Hier müssen wir auf den Ostseeverkehr jener Zeit zurückkommen. Während die Küste des Kattegats fast gar keine römischen Funde aufzuweisen hat, ist die Südküste der Ostsee bis nach Livland hinein, Schleswig-Holstein, der Südrand und das Innere der dänischen Inseln, die südliche und südöstliche Küste Schwedens, Oeland und Gotland sehr reich daran. Bei weitem die meisten dieser Funde gehören der sogenannten Denarperiode an, auf die wir noch zu sprechen kommen und die bis auf die ersten Regierungsjahre des Septimius Severus, also rund bis 200 reicht. Schon Tacitus nennt die Suionen stark durch ihre Ruderflotten und sagt, daß sie den Reichtum in Ehren halten; sie trieben also wohl sicher schon Seehandel. Die in den Balten, dem Oeres- und Oelandssund sowie in der Küstenfahrt zuerst entwickelte Schiffahrt mußte sich schon auf die hohe See wagen, um Bornholm und Gotland in seinen Kreis zu ziehn; sie mußte schon eine bedeutende Sicherheit in der Handhabung der Fahrzeuge erlangt haben, um den lebhaften Verkehr auszubilden, als dessen Mittelpunkt grade die am weitesten vom Festland abgelegene Insel Gotland sich darstellt. Hier sind in der Tat bis 18734 über 3200 römische Silberdenare gefunden worden gegen etwa 100 auf Oeland, kaum 50 auf dem schwedischen Festland, 200 auf Bornholm, 600 auf Dänemark und Schleswig (wovon 428 in einem einzigen Fund, Slagelse auf Seeland). Die Untersuchung dieser Funde beweist, daß bis zum Jahr 161, wo Marc Aurel Kaiser wurde, nur wenige, von da aber bis zum Ende des Jahrhunderts massenhaft römische[454] Denare nach Gotland kamen. In der letzten Hälfte muß also die Ostseeschiffahrt schon eine bedeutende Entwicklung erreicht haben; daß sie schon früher bestand, beweist die Angabe des Ptolemäus, wonach [es] von den Weichselmündungen bis Scandia 1200 bis 1600 Stadien weit war (30 bis 40 geographische Meilen). Beide Entfernungen sind ungefähr richtig für die Ostspitze von Blekinge wie für die Südspitze von Oeland oder Gotland, je nachdem man von Rixhöft oder von Neufahrwasser resp. Pillau mißt. Sie können nur auf Schiffernachrichten beruhen, ganz wie die andern Entfernungsangaben längs der deutschen Küste bis zu den Weichselmündungen.

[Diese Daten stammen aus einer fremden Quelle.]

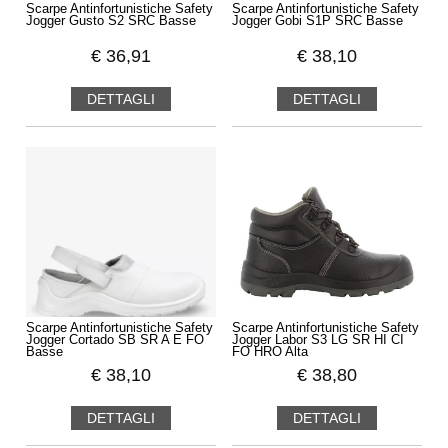
Scarpe Antinfortunistiche Safety
Scarpe Antinfortunistiche Safety
Jogger Gusto S2 SRC Basse
Jogger Gobi S1P SRC Basse
€
36,91
€
38,10
DETTAGLI
DETTAGLI
Scarpe Antinfortunistiche Safety
Scarpe Antinfortunistiche Safety
Jogger Cortado SB SR A E FO
Jogger Labor S3 LG SR HI CI
Basse
FO HRO Alta
€
38,10
€
38,80
DETTAGLI
DETTAGLI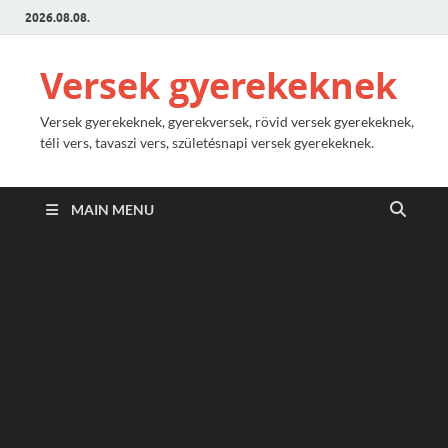
2026.08.08.
Versek gyerekeknek
Versek gyerekeknek, gyerekversek, rövid versek gyerekeknek,
téli vers, tavaszi vers, születésnapi versek gyerekeknek.
MAIN MENU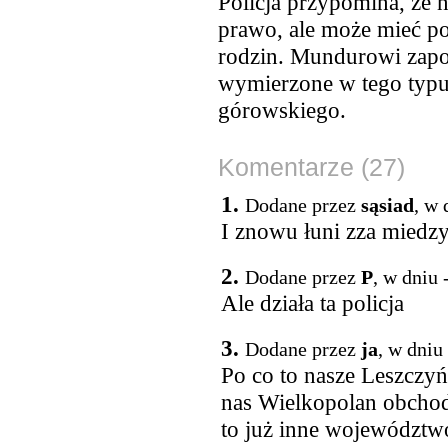
Policja przypomina, że n
prawo, ale może mieć po
rodzin. Mundurowi zapow
wymierzone w tego typu 
górowskiego.
Komentarze (27)
1.
Dodane przez
sąsiad
, w 
I znowu łuni zza miedz
2.
Dodane przez
P
, w dniu
Ale działa ta policja
3.
Dodane przez
ja
, w dniu
Po co to nasze Leszczy
nas Wielkopolan obchod
to już inne województw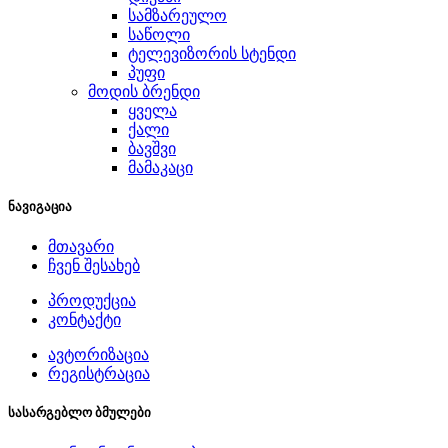
სამზარეულო
საწოლი
ტელევიზორის სტენდი
პუფი
მოდის ბრენდი
ყველა
ქალი
ბავშვი
მამაკაცი
ნავიგაცია
მთავარი
ჩვენ შესახებ
პროდუქცია
კონტაქტი
ავტორიზაცია
რეგისტრაცია
სასარგებლო ბმულები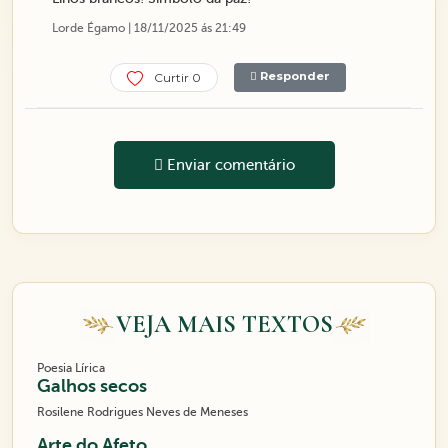
Lorde Égamo | 18/11/2025 ás 21:49
Responder
Curtir 0
Enviar comentário
VEJA MAIS TEXTOS
Poesia Lírica
Galhos secos
Rosilene Rodrigues Neves de Meneses
Arte do Afeto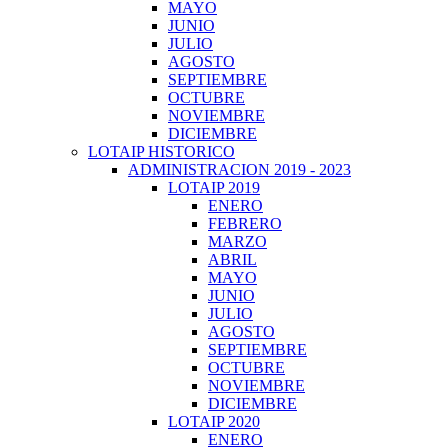
MAYO
JUNIO
JULIO
AGOSTO
SEPTIEMBRE
OCTUBRE
NOVIEMBRE
DICIEMBRE
LOTAIP HISTORICO
ADMINISTRACION 2019 - 2023
LOTAIP 2019
ENERO
FEBRERO
MARZO
ABRIL
MAYO
JUNIO
JULIO
AGOSTO
SEPTIEMBRE
OCTUBRE
NOVIEMBRE
DICIEMBRE
LOTAIP 2020
ENERO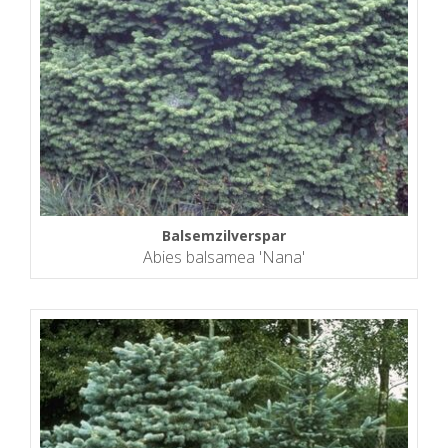
Balsemzilverspar
Abies balsamea 'Nana'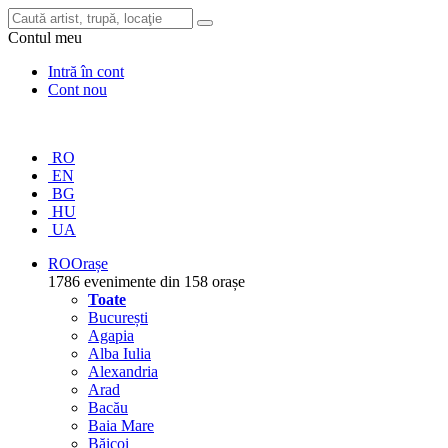
Contul meu
Intră în cont
Cont nou
RO
EN
BG
HU
UA
RO
Orașe
1786 evenimente din 158 orașe
Toate
București
Agapia
Alba Iulia
Alexandria
Arad
Bacău
Baia Mare
Băicoi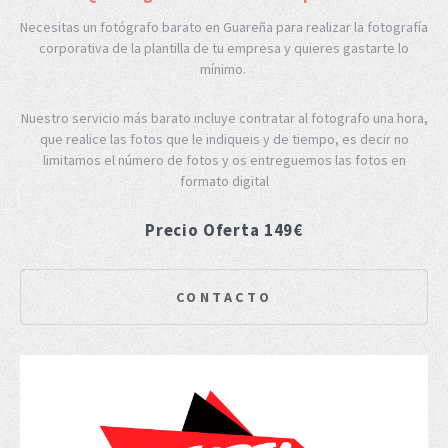
Necesitas un fotógrafo barato en Guareña para realizar la fotografía
corporativa de la plantilla de tu empresa y quieres gastarte lo
mínimo.
Nuestro servicio más barato incluye contratar al fotografo una hora,
que realice las fotos que le indiqueis y de tiempo, es decir no
limitamos el número de fotos y os entreguemos las fotos en
formato digital
Precio Oferta 149€
CONTACTO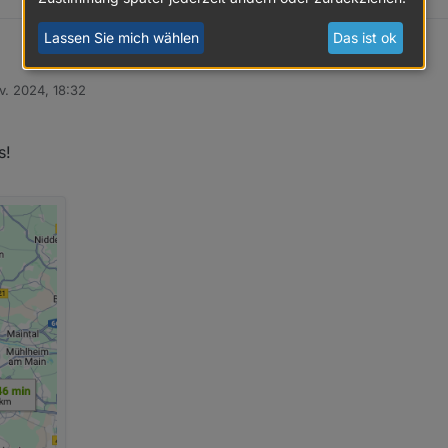
Lassen Sie mich wählen
Das ist ok
v. 2024, 18:32
 persönlich kennenzulernen!
s!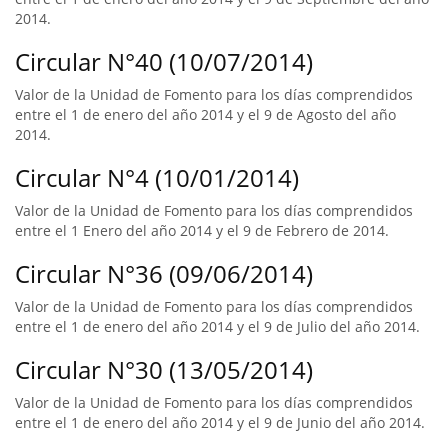
2014.
Circular N°40 (10/07/2014)
Valor de la Unidad de Fomento para los días comprendidos
entre el 1 de enero del año 2014 y el 9 de Agosto del año
2014.
Circular N°4 (10/01/2014)
Valor de la Unidad de Fomento para los días comprendidos
entre el 1 Enero del año 2014 y el 9 de Febrero de 2014.
Circular N°36 (09/06/2014)
Valor de la Unidad de Fomento para los días comprendidos
entre el 1 de enero del año 2014 y el 9 de Julio del año 2014.
Circular N°30 (13/05/2014)
Valor de la Unidad de Fomento para los días comprendidos
entre el 1 de enero del año 2014 y el 9 de Junio del año 2014.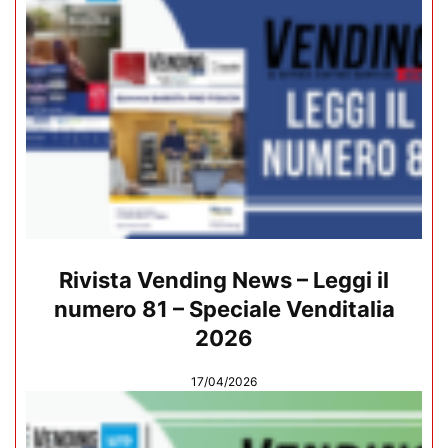
Rivista Vending News – Leggi il
numero 81 – Speciale Venditalia
2026
17/04/2026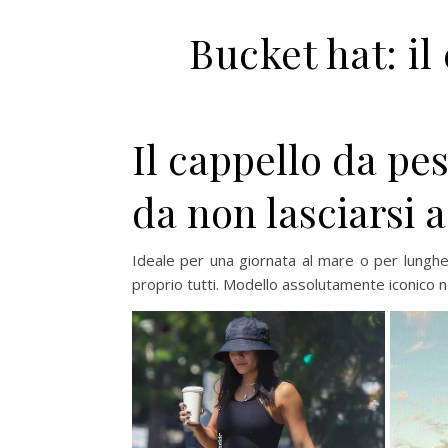
Bucket hat: il
Il cappello da pe
da non lasciarsi
Ideale per una giornata al mare o per lungh
proprio tutti. Modello assolutamente iconico ne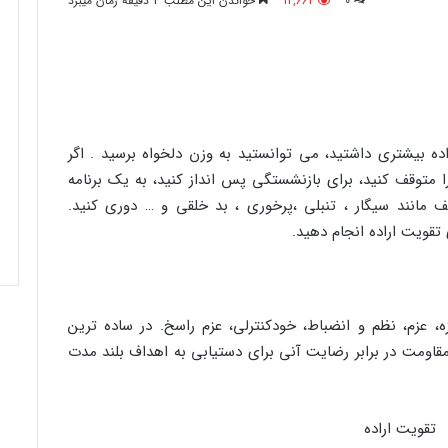
0
12,664
خواندن این مطلب 4 دقیقه زمان میبرد
ده بیشتری داشتید، می توانستید به وزن دلخواه برسید . اگر
ا متوقف کنید، برای بازنشستگی پس انداز کنید، به یک برنامه
 مانند سیگار ، تنبلی ،پرخوری ، بد خلقی و … دوری کنید.
تقویت اراده انجام دهید.
یزه، عزم، نظم و انضباط، خودکنترلی، عزم راسخ. در ساده ترین
ی مقاومت در برابر رضایت آنی برای دستیابی به اهداف بلند مدت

Daß diese Schiffahrt auf der Ostsee nicht von den Römern betrieben wurde, dafür spricht erstens die Nebelhaftigkeit aller ihrer Vorstellungen von Skandinavien und zweitens die Abwesenheit aller römischen Münzfunde am Kattegat und in Norwegen. Das cimbrische Vorgebirge (Skagen), das die Römer unter Augustus erreichten und von dem sie das endlose Meer sich ausbreiten sahen, scheint der Grenzpunkt ihres direkten Seeverkehrs geblichen zu sein. Danach haben also die Germanen selbst die Ostsee befahren und den Verkehr unterhalten, römisches Geld und römische Fabrikate nach Skandinavien verführt. Und dies kann auch gar nicht anders sein. Von der zweiten Hälfte des dritten Jahrhunderts an treten die sächsischen Seezüge an der gallischen und britannischen Küste urplötzlich auf, und zwar mit einer Kühnheit und Sicherheit, die ihnen nicht über Nacht gekommen sein konnte, die vielmehr eine lange Vertrautheit mit der Fahrt auf hoher See voraussetzt. Und diese Vertrautheit können sich die Sachsen, unter denen wir hier auch alle Völker der cimbrischen Halbinsel verstehn müssen, also auch Friesen, Angeln, Jüten, nur erworben haben auf der Ostsee. Dies große Binnenmeer, ohne Ebbe und Flut, auf dem die atlantischen Südweststürme erst ankommen, nachdem sie sich auf der Nordsee großenteils ausgetobt haben, dies langgestreckte Bassin mit seinen vielen Inseln, Bodden und Sunden, wo man bei der Überfahrt von Ufer zu Ufer höchstens nur auf kurze Zeit kein Land sieht, war wie geschaffen dazu, einer sich neu entwickelnden Schiffahrt als Übungsgewässer zu dienen. Hier weisen schon die schwedischen, der Bronzezeit zugeschriebnen Felsenbilder mit ihren zahlreichen Darstellungen von Ruderbooten auf uralte Schiffahrt hin. Hier bietet uns der Nydamer Moorfund in Schleswig ein 70 Fuß langes, 8 bis 9 Fuß breites, aus Eichenbrettern gezimmertes Boot aus dem Anfang des dritten Jahrhunderts, ganz geeignet zur Fahrt auf hoher See. Hier bildete sich in der Stille jene Technik des Schiffbaus und jene seemännische Erfahrung, die den Sachsen und Normannen ihre späteren Eroberungszüge[455] auf hoher See möglich machte und auf Grund welcher der germanische Stamm bis heute an der Spitze aller Seevölker der Welt steht.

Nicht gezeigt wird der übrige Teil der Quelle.